The Resurrection of Jesus, a Jewish Perspective
I have been reading the above-titled book by a Jewish Rabbi, Pinchas Lapide, and have found it very informative. Dr. Lapide is an Orthodox Jew, a theologian, a specialist in New Testament studies, and says "I accept the resurrection of Jesus not as an invention of the community of disciples, but as a historical event." To him, it is Christians' claims about Messiahship rather than about the resurrection, that is the key divide between Christianity and Judaism.
That in and of itself was interesting enough. But I found some perpsective on a traditional apologetic about the resurrection of Jesus--that the discovery of the empty tomb by women adds a measure of authenticity to the account. Apologists such as William L. Craig have often referred to this as evidence that the discovery of the empty tomb was based in history. The rationale for the argument is that the testimony of women was of less value than that of men in ancient times. Indeed, it appears that it was of little value at all.
Rabbi Lapide makes this argument and provides some interesting Jewish references underscoring the point:
It would be an extraordinary claim to argue that the Gospel authors or their sources were unaware of this prejudice. (Note Luke's remak that when the women reported the empty tomb, the disciples' response was: "But these words appeared to them as nonsense, and they would not believe them.").
In a purely fictional narrative one would have avoided making women the crown witnesses of the resurrection since they were considered in rabbinic Judaism as incapable of giving valid testimony (compare Luke 24:11).
The distrust toward women's statements in matters of faith goes back to the Hebrew Bible where it says in an old midrash on the Book of Judges (13:8ff) conerning the promised birth of Samson:
"Manoah said to the angel, "Until now I have heard it from the women that I am to have a son . . . but one cannot rely on the words of women; but now the word may come from your mouth, I would like to hear it; because I do not trust her words; perhaps she has changed or omitted or added something" (Numbers Rabbah 10). "

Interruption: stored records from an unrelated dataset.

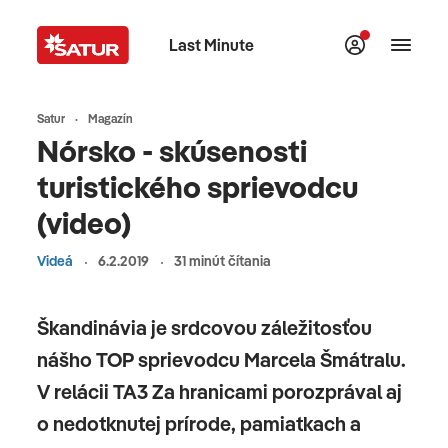
Last Minute
Satur
Magazín
Nórsko - skúsenosti
turistického sprievodcu
(video)
Videá
6.2.2019
31 minút čítania
Škandinávia je srdcovou záležitosťou
nášho TOP sprievodcu Marcela Šmátralu.
V relácii TA3 Za hranicami porozprával aj
o nedotknutej prírode, pamiatkach a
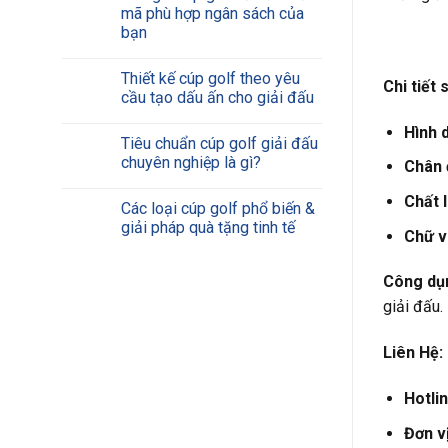
mã phù hợp ngân sách của
bạn
Thiết kế cúp golf theo yêu
Chi tiết
cầu tạo dấu ấn cho giải đấu
Hình 
Tiêu chuẩn cúp golf giải đấu
chuyên nghiệp là gì?
Chân 
Chất l
Các loại cúp golf phổ biến &
giải pháp quà tặng tinh tế
Chữ v
Công dụ
giải đấu.
Liên Hệ:
Hotli
Đơn vị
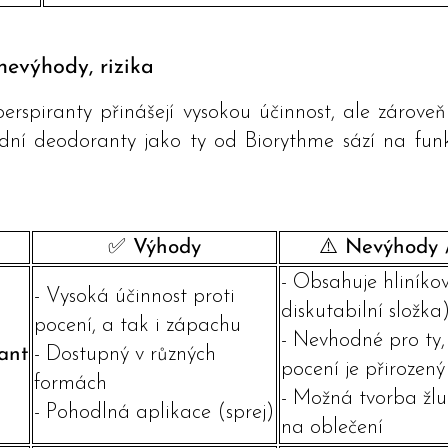
nevýhody, rizika
rspiranty přinášejí vysokou účinnost, ale zároveň
odní deodoranty jako ty od Biorythme sází na funkč
✅ Výhody
⚠️ Nevýhody /
- Obsahuje hliníkov
- Vysoká účinnost proti
diskutabilní složka
pocení, a tak i zápachu
- Nevhodné pro ty, 
ant
- Dostupný v různých
pocení je přirozený
formách
- Možná tvorba žlu
- Pohodlná aplikace (sprej)
na oblečení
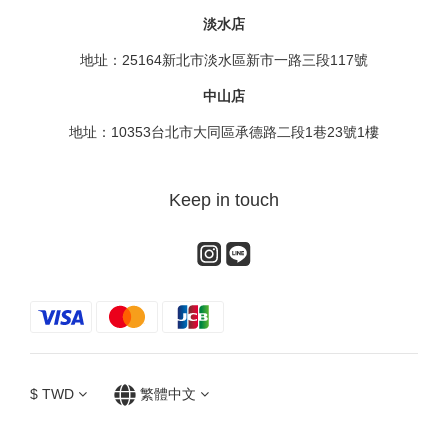
淡水店
地址：25164新北市淡水區新市一路三段117號
中山店
地址：10353台北市大同區承德路二段1巷23號1樓
Keep in touch
$
TWD
繁體中文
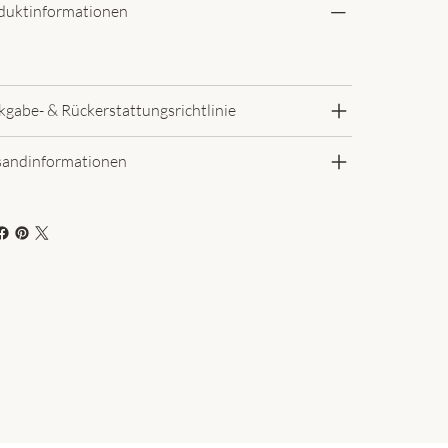
duktinformationen
kgabe- & Rückerstattungsrichtlinie
sandinformationen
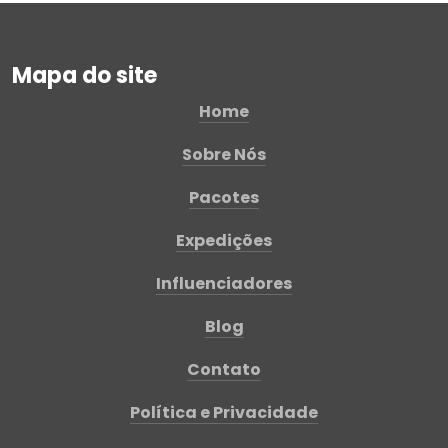
Mapa do site
Home
Sobre Nós
Pacotes
Expedições
Influenciadores
Blog
Contato
Política e Privacidade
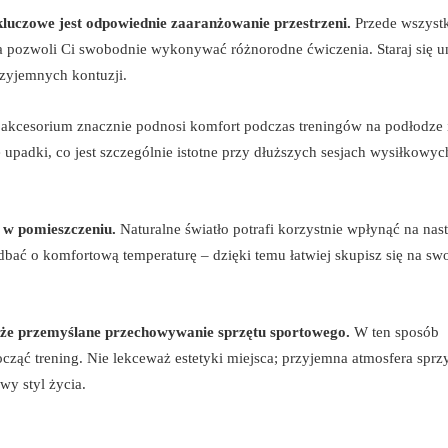
luczowe jest odpowiednie zaaranżowanie przestrzeni.
Przede wszyst
óra pozwoli Ci swobodnie wykonywać różnorodne ćwiczenia. Staraj się u
zyjemnych kontuzji.
akcesorium znacznie podnosi komfort podczas treningów na podłodze 
upadki, co jest szczególnie istotne przy dłuższych sesjach wysiłkowyc
i w pomieszczeniu.
Naturalne światło potrafi korzystnie wpłynąć na nast
dbać o komfortową temperaturę – dzięki temu łatwiej skupisz się na sw
że przemyślane przechowywanie sprzętu sportowego.
W ten sposób
ocząć trening. Nie lekceważ estetyki miejsca; przyjemna atmosfera sprz
y styl życia.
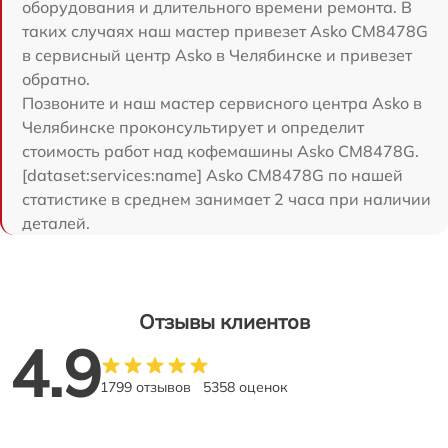
оборудования и длительного времени ремонта. В
таких случаях наш мастер привезет Asko CM8478G
в сервисный центр Asko в Челябинске и привезет
обратно.
Позвоните и наш мастер сервисного центра Asko в
Челябинске проконсультирует и определит
стоимость работ над кофемашины Asko CM8478G.
[dataset:services:name] Asko CM8478G по нашей
статистике в среднем занимает 2 часа при наличии
деталей.
Отзывы клиентов
4.9
1799 отзывов
5358 оценок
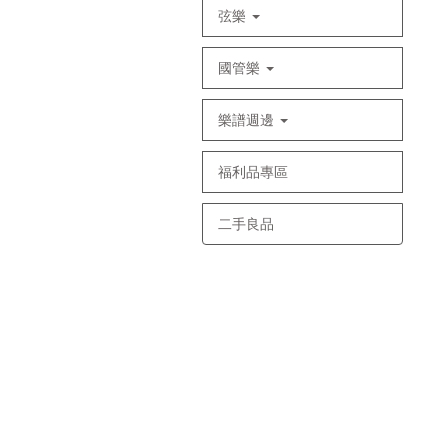
弦樂
國管樂
樂譜週邊
福利品專區
二手良品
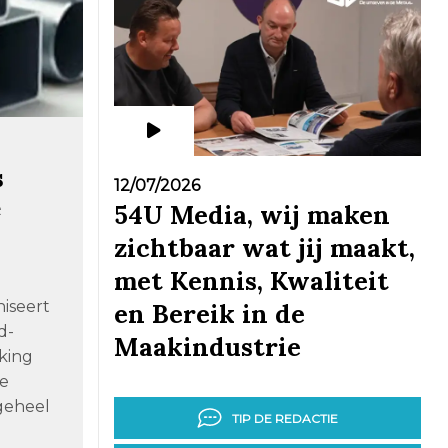
s
12/07/2026
e
54U Media, wij maken
zichtbaar wat jij maakt,
met Kennis, Kwaliteit
iseert
en Bereik in de
d-
Maakindustrie
king
ge
geheel
TIP DE REDACTIE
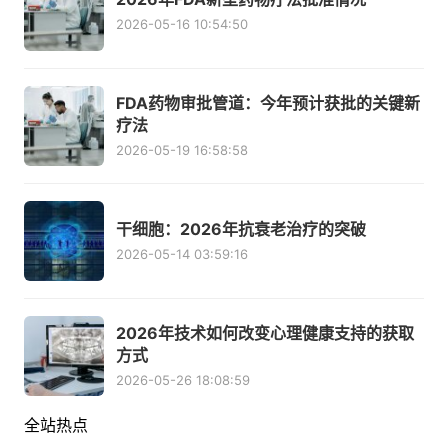
2026-05-16 10:54:50
FDA药物审批管道：今年预计获批的关键新
疗法
2026-05-19 16:58:58
干细胞：2026年抗衰老治疗的突破
2026-05-14 03:59:16
2026年技术如何改变心理健康支持的获取
方式
2026-05-26 18:08:59
全站热点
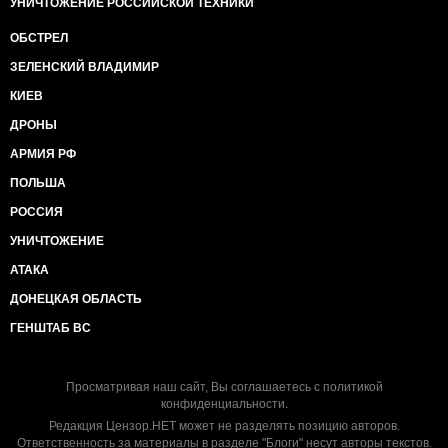
УНИЧТОЖЕНИЕ РОССИЙСКОЙ ТЕХНИКИ
ОБСТРЕЛ
ЗЕЛЕНСКИЙ ВЛАДИМИР
КИЕВ
ДРОНЫ
АРМИЯ РФ
ПОЛЬША
РОССИЯ
УНИЧТОЖЕНИЕ
АТАКА
ДОНЕЦКАЯ ОБЛАСТЬ
ГЕНШТАБ ВС
Просматривая наш сайт, Вы соглашаетесь с
политикой
конфиденциальности
.
Редакция Цензор.НЕТ может не разделять позицию авторов.
Ответственность за материалы в разделе "Блоги" несут авторы текстов.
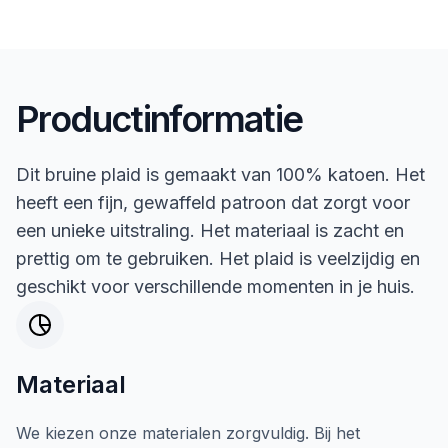
Productinformatie
Dit bruine plaid is gemaakt van 100% katoen. Het
heeft een fijn, gewaffeld patroon dat zorgt voor
een unieke uitstraling. Het materiaal is zacht en
prettig om te gebruiken. Het plaid is veelzijdig en
geschikt voor verschillende momenten in je huis.
Materiaal
We kiezen onze materialen zorgvuldig. Bij het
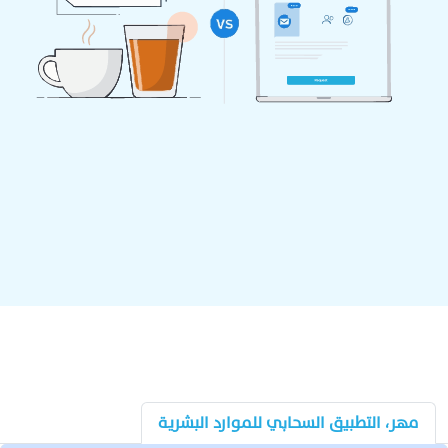
مهر، التطبيق السحابي للموارد البشرية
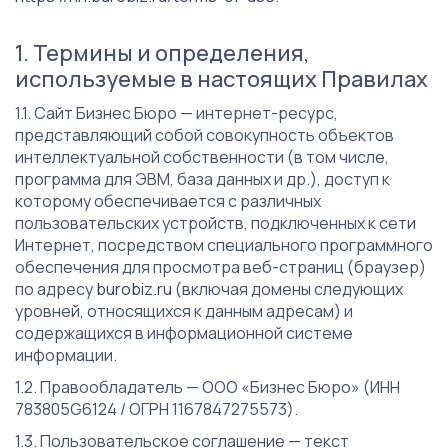
Термины и определения,
используемые в настоящих Правилах
Сайт Бизнес Бюро — интернет-ресурс,
представляющий собой совокупность объектов
интеллектуальной собственности (в том числе,
программа для ЭВМ, база данных и др.), доступ к
которому обеспечивается с различных
пользовательских устройств, подключенных к сети
Интернет, посредством специального программного
обеспечения для просмотра веб-страниц (браузер)
по адресу
burobiz.ru
(включая домены следующих
уровней, относящихся к данным адресам) и
содержащихся в информационной системе
информации.
Правообладатель — ООО «Бизнес Бюро» (ИНН
783805G6124 / ОГРН 1167847275573).
Пользовательское соглашение — текст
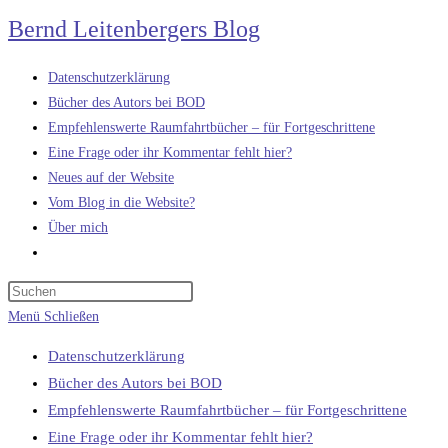
Zum
Bernd Leitenbergers Blog
Inhalt
springen
Datenschutzerklärung
Bücher des Autors bei BOD
Empfehlenswerte Raumfahrtbücher – für Fortgeschrittene
Eine Frage oder ihr Kommentar fehlt hier?
Neues auf der Website
Vom Blog in die Website?
Über mich
Website-
Suche
umschalten
Menü
Schließen
Datenschutzerklärung
Bücher des Autors bei BOD
Empfehlenswerte Raumfahrtbücher – für Fortgeschrittene
Eine Frage oder ihr Kommentar fehlt hier?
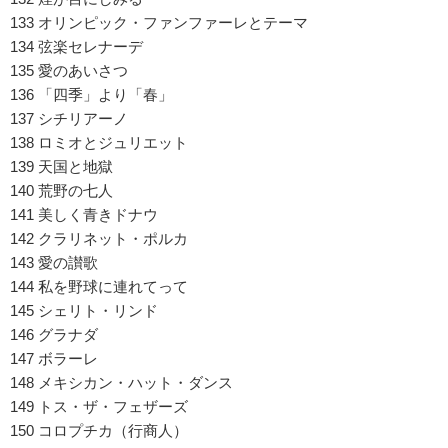
133 オリンピック・ファンファーレとテーマ
134 弦楽セレナーデ
135 愛のあいさつ
136 「四季」より「春」
137 シチリアーノ
138 ロミオとジュリエット
139 天国と地獄
140 荒野の七人
141 美しく青きドナウ
142 クラリネット・ポルカ
143 愛の讃歌
144 私を野球に連れてって
145 シェリト・リンド
146 グラナダ
147 ボラーレ
148 メキシカン・ハット・ダンス
149 トス・ザ・フェザーズ
150 コロプチカ（行商人）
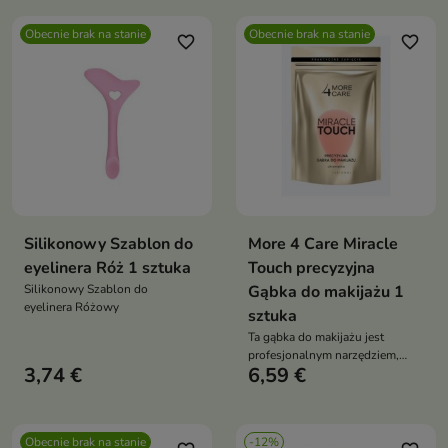
Obecnie brak na stanie
Obecnie brak na stanie
favorite_border
favorite_border
Silikonowy Szablon do
More 4 Care Miracle
eyelinera Róż 1 sztuka
Touch precyzyjna
Silikonowy Szablon do
Gąbka do makijażu 1
eyelinera Różowy
sztuka
Ta gąbka do makijażu jest
profesjonalnym narzędziem,
3,74 €
6,59 €
które ułatwia tworzenie
idealnego makijażu na różnych
obszarach twarzy i ciała
Obecnie brak na stanie
-12%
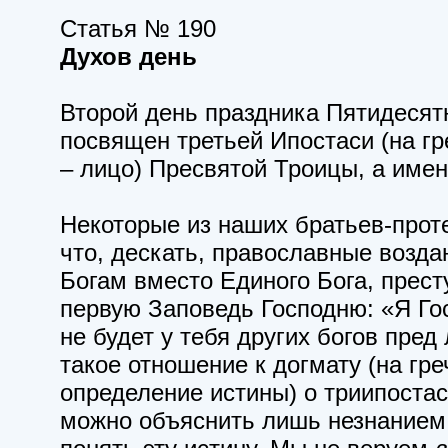
Статья № 190
Духов день
Второй день праздника Пятидеся
посвящен третьей Ипостаси (на г
– лицо) Пресвятой Троицы, а имен
Некоторые из наших братьев-прот
что, дескать, православные возда
Богам вместо Единого Бога, прес
первую Заповедь Господню: «Я Гос
не будет у тебя других богов пр
такое отношение к догмату (на гр
определение истины) о триипоста
можно объяснить лишь незнанием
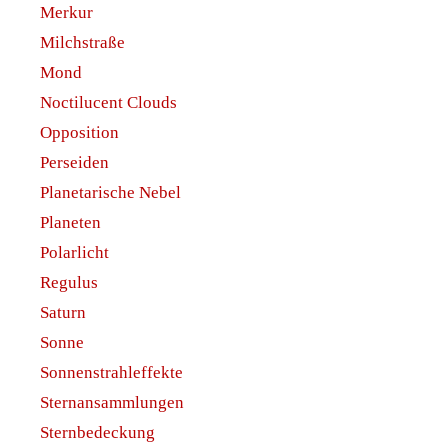
Merkur
Milchstraße
Mond
Noctilucent Clouds
Opposition
Perseiden
Planetarische Nebel
Planeten
Polarlicht
Regulus
Saturn
Sonne
Sonnenstrahleffekte
Sternansammlungen
Sternbedeckung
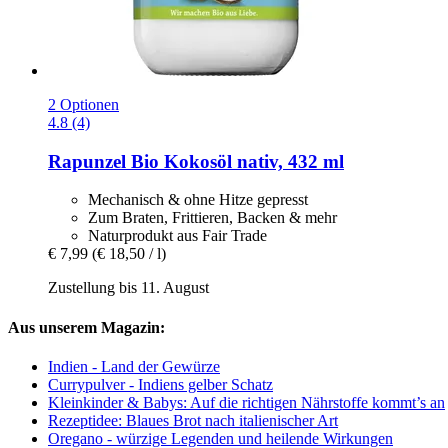
2 Optionen
4.8 (4)
Rapunzel
Bio Kokosöl nativ, 432 ml
Mechanisch & ohne Hitze gepresst
Zum Braten, Frittieren, Backen & mehr
Naturprodukt aus Fair Trade
€ 7,99
(€ 18,50 / l)
Zustellung bis 11. August
Aus unserem Magazin:
Indien - Land der Gewürze
Currypulver - Indiens gelber Schatz
Kleinkinder & Babys: Auf die richtigen Nährstoffe kommt’s an
Rezeptidee: Blaues Brot nach italienischer Art
Oregano - würzige Legenden und heilende Wirkungen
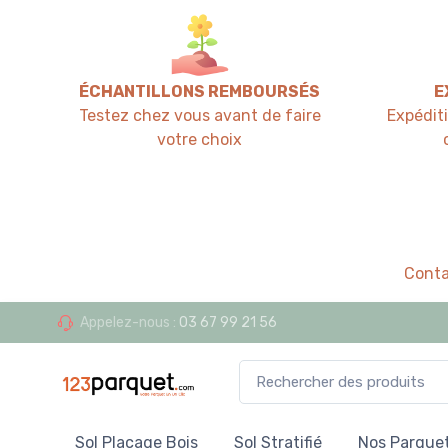
ÉCHANTILLONS REMBOURSÉS
E
Testez chez vous avant de faire
Expédit
votre choix
Conta
Appelez-nous :
03 67 99 21 56
Sol Placage Bois
Sol Stratifié
Nos Parquet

A similar story applies to the matriarch Sarah who simply denied her disbelief in the birth of a son which was promised to her: 'But Sarah denied, saying, 'I did not laugh'" (Gen. 18:15). On the basis of this passage it has been taught that women are unable to give testimony before a court (Yalkut Shimoni I, 82).
Adding to the weight of this argument is that the Gospels authors candidly record emotions and actions which would confirm the prejudices of their audiences--that the women were confused and overly emotional. Luke notes that the women were "perplexed" and "terrified." When they finally reported what they saw no one believed them. Matthew notes that the women left the tomb in "fear and great joy". The earliest of all the Gospels, Mark, adds even more fuel to this fire. The women were "amazed" they "fled from the tomb" because "trembling and astonishment had gripped them", were "afriad" and "said nothing to anyone."
According to Rabbi Lapide, this is not how anyone would fabricate a narrative they wanted others to believe. Not at that time and in that culture. To date, I've not seen a perusaisive response to this.
Excerpts from The Resurrection of Jesus, A Jewish Perspective, pages 95-96.